Read more: The foods you can and can't freeze
Give them their own patch
Golden suggests creating a section of garden just for children to grow their own. “It doesn’t have to be very big and could even be a few pots or planters by the back door,” she says. “Giving them some ownership of their plants may even increase their level of interest, as they start to see the benefits of their gardening efforts when plants grow or strawberries and tomatoes come to harvest.
“Growing your own will also help to understand and take more of an active interest in where their food comes from and healthy eating.”
Build a den
Just like wildlife, having a place for the kids to hide and enjoy is important to get them out there.
“There are so many ways to do this, but a favourite has to the runner bean tipi,” advises Connelly. “Made from just bamboo canes and your runner bean plants, you simply dig in the canes in a circle, bring them together with tape or string at the top and this will create your tipi structure.

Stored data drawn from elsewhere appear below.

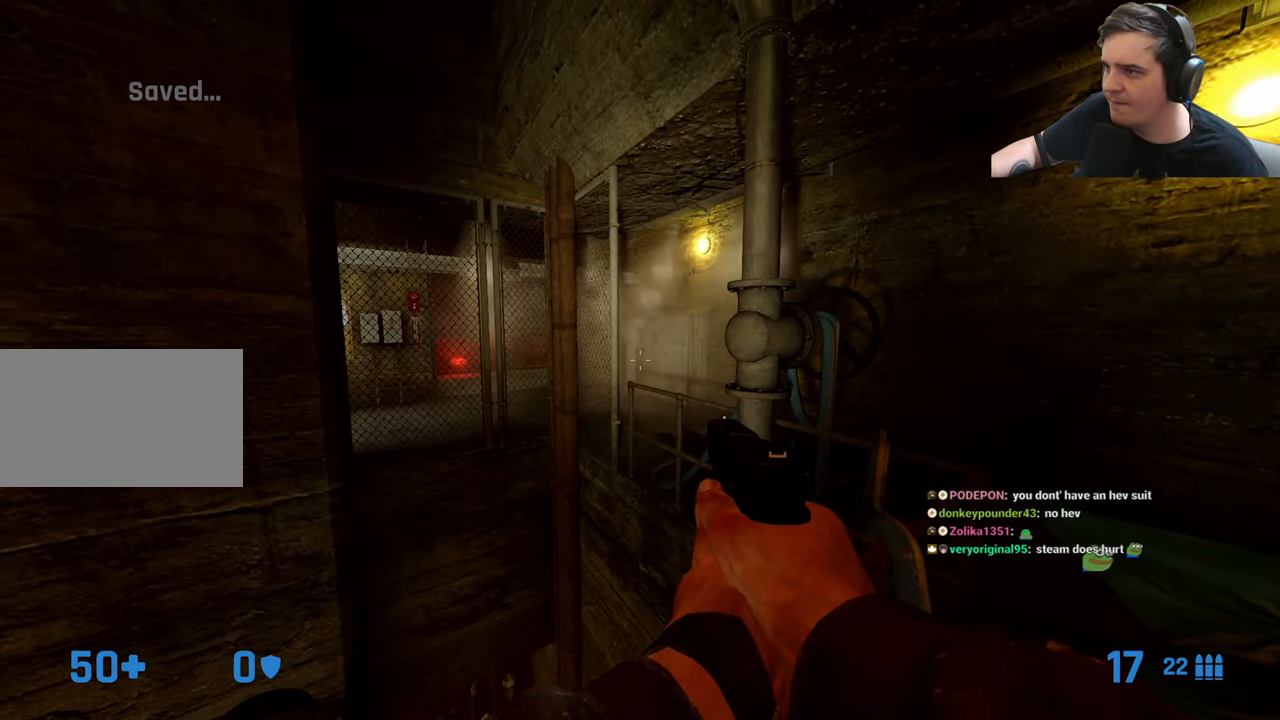
{"keys": [], "events": []}
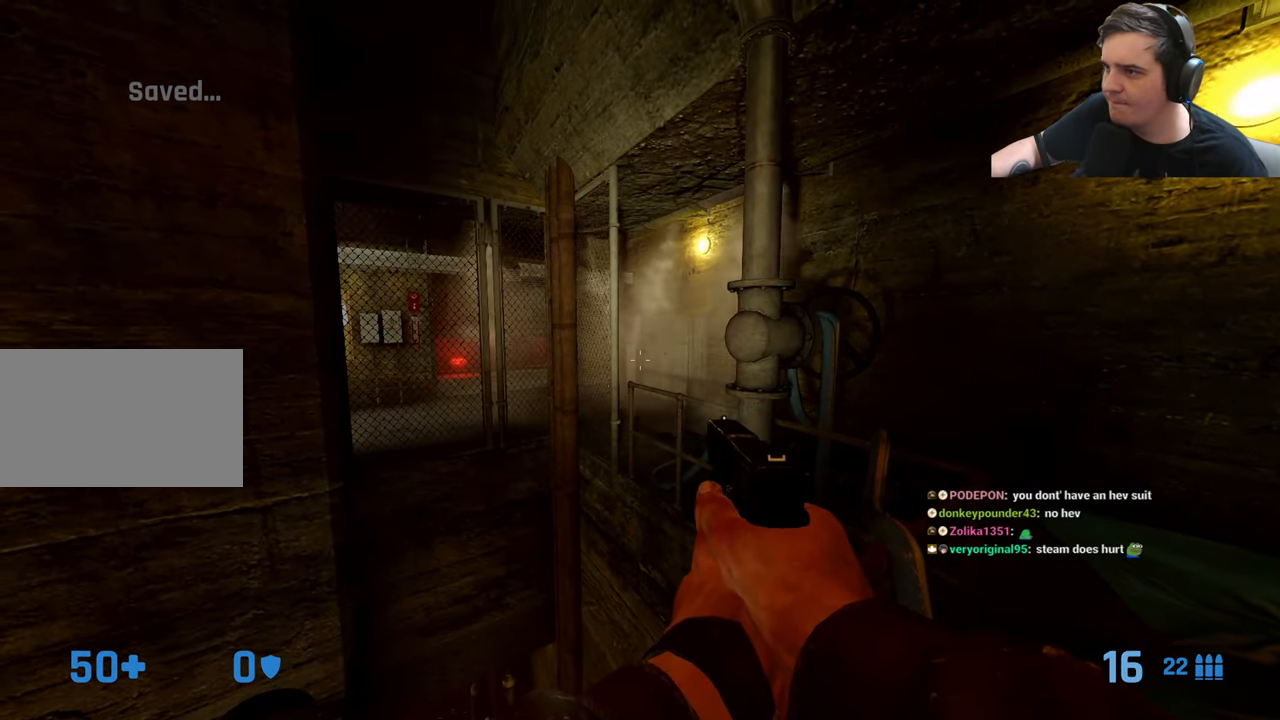
{"keys": [], "events": []}
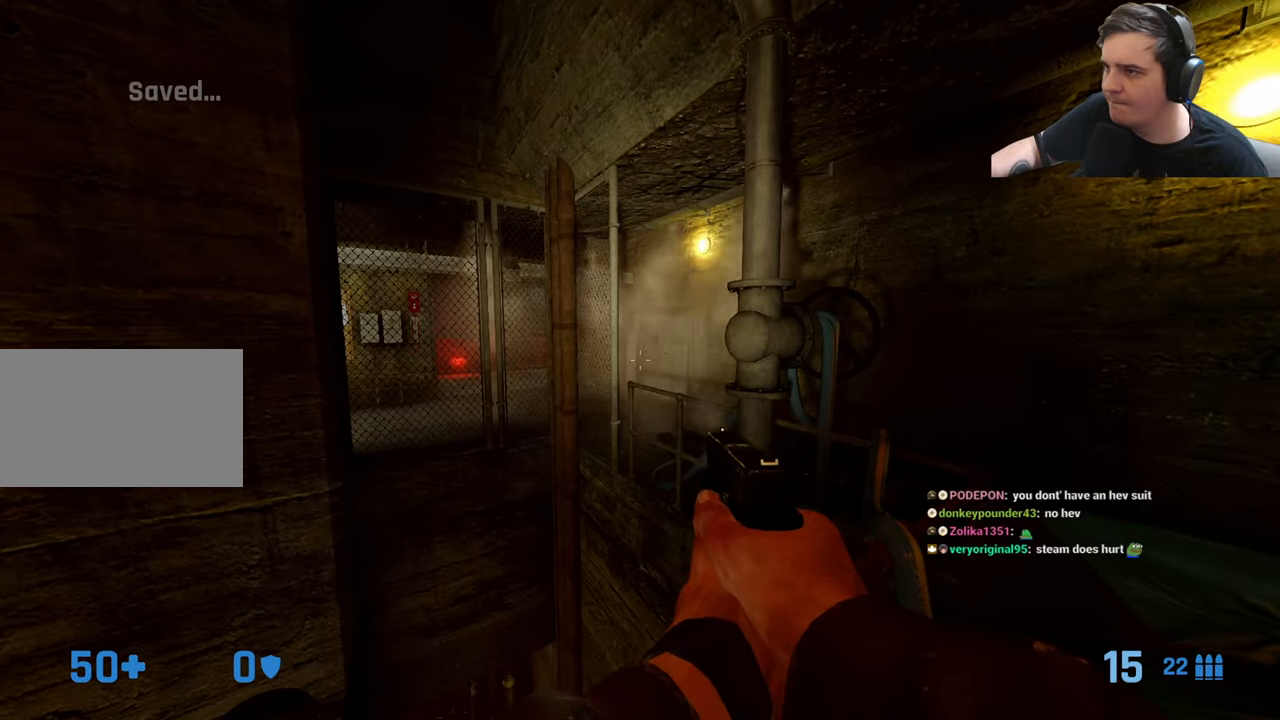
{"keys": [], "events": []}
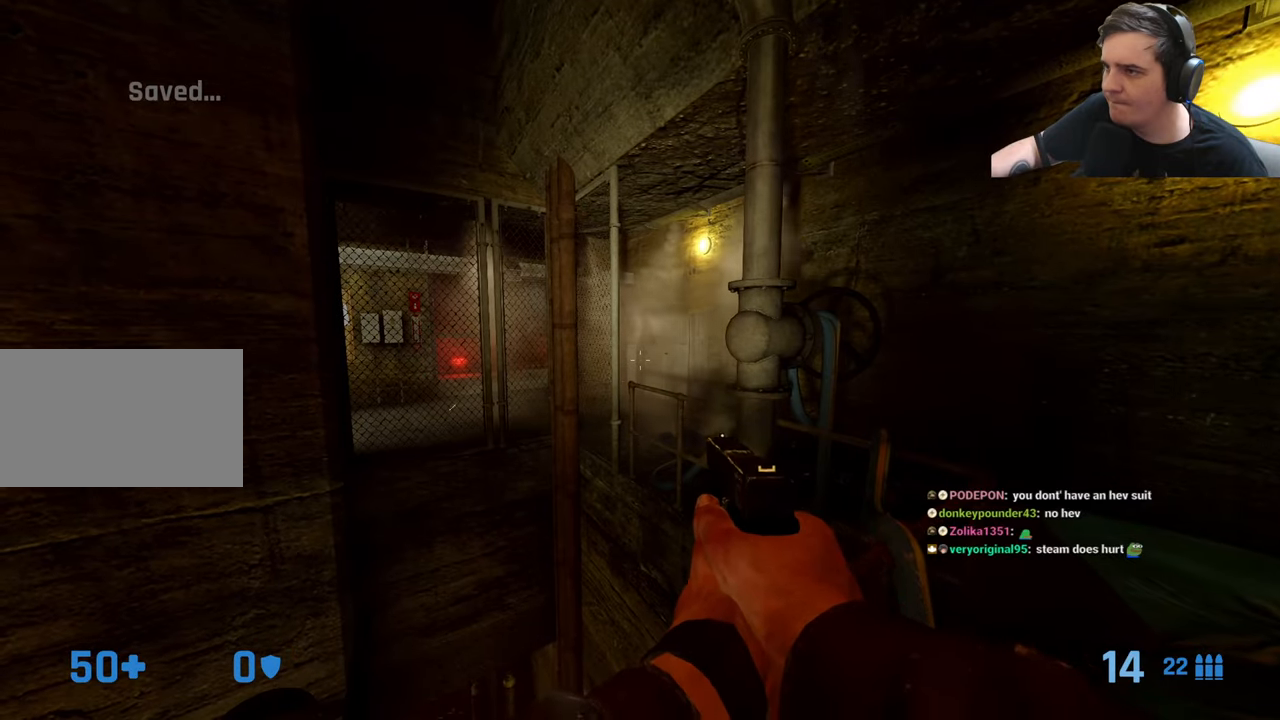
{"keys": [], "events": []}
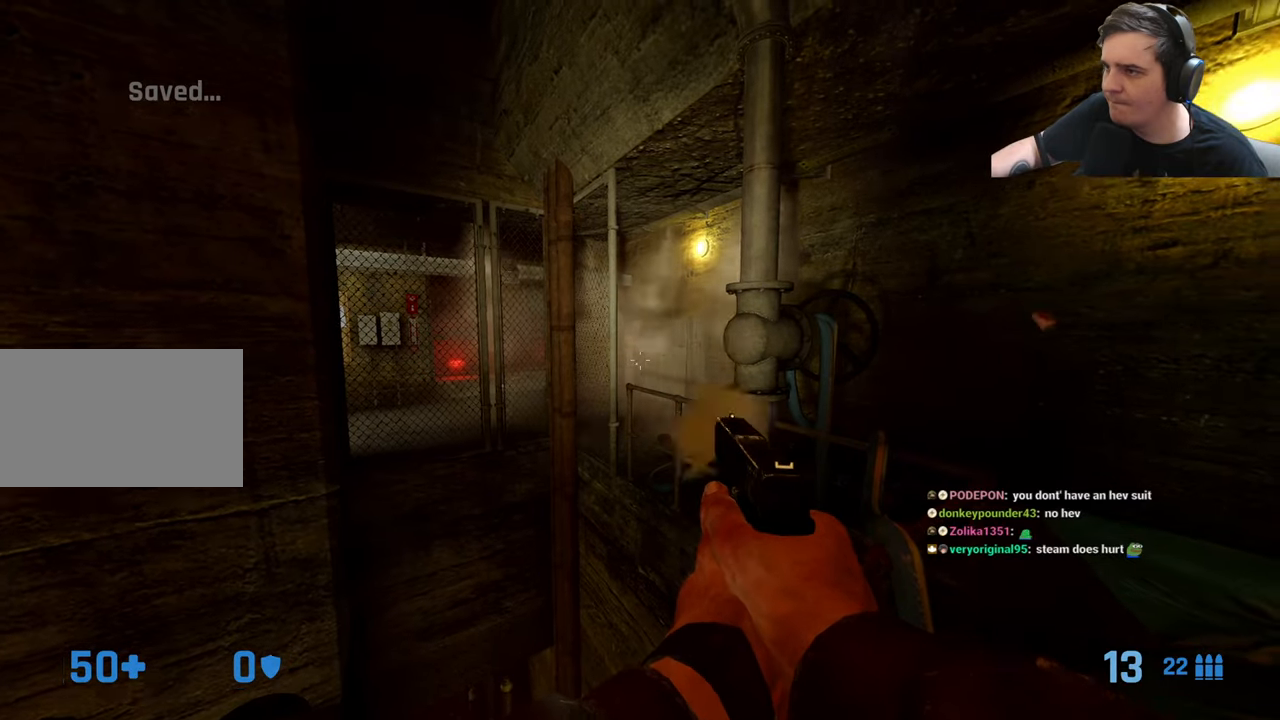
{"keys": [], "events": []}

“Then, plant your runner bean plants next to the canes and your edible hideaway is ready to go. Not only throughout summer will the kids will have somewhere to play, they'll also have something to eat too.”
Get them weeding
While kids might want to do the more fun aspects of gardening, it’s also a good idea to get them involved in the more ‘normal’ jobs.
“Think about putting some time aside for weeding, cutting the grass and tidying up,” Connelly suggests. “By allocating about 15 – 20 minutes a week for this, it'll encourage the family to come together and it'll be just as successful as the 'fun' stuff.”